• [Task details]: Show every line in the records below that contains the string "arxiv", paying attention to case.

Stored data entries:

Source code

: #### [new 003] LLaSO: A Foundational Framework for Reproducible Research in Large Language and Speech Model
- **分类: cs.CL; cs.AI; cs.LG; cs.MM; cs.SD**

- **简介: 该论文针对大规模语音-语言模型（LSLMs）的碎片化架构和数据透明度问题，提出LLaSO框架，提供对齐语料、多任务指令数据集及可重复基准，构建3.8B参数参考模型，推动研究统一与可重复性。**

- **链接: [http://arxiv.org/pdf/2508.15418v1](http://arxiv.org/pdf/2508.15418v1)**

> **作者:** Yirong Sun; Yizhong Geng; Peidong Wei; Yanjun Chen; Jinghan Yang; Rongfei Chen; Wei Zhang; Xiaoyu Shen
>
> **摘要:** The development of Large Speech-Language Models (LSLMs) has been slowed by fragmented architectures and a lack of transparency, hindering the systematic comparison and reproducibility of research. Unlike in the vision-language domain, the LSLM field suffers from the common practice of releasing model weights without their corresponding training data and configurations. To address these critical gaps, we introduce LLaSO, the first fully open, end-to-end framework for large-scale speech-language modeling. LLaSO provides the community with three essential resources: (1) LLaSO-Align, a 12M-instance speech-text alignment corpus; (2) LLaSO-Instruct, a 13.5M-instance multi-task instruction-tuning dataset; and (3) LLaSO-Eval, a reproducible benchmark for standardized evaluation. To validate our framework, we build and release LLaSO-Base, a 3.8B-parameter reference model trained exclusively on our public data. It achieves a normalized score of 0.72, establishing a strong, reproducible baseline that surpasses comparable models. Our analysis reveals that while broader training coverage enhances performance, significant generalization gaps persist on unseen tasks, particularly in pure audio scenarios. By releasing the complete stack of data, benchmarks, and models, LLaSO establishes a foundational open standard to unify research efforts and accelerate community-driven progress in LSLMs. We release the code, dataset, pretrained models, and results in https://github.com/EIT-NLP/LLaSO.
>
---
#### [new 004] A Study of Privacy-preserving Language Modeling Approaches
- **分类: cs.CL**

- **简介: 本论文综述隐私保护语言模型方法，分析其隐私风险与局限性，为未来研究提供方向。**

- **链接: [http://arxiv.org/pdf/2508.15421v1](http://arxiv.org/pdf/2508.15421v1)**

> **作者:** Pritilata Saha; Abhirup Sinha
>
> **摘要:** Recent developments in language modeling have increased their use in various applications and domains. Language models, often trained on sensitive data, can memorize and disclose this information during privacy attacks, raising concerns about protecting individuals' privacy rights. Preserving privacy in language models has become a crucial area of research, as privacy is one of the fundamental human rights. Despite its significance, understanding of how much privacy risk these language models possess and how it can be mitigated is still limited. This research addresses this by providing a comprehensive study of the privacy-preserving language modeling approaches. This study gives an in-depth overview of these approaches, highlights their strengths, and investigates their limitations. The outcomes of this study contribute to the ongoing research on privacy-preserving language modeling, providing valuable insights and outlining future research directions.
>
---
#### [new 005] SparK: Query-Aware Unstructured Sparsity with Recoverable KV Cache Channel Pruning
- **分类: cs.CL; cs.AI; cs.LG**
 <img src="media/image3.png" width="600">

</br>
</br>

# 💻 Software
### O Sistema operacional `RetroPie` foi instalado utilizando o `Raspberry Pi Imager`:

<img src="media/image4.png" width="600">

• [Result of this task]:
- **链接: [http://arxiv.org/pdf/2508.15418v1](http://arxiv.org/pdf/2508.15418v1)**
- **链接: [http://arxiv.org/pdf/2508.15421v1](http://arxiv.org/pdf/2508.15421v1)**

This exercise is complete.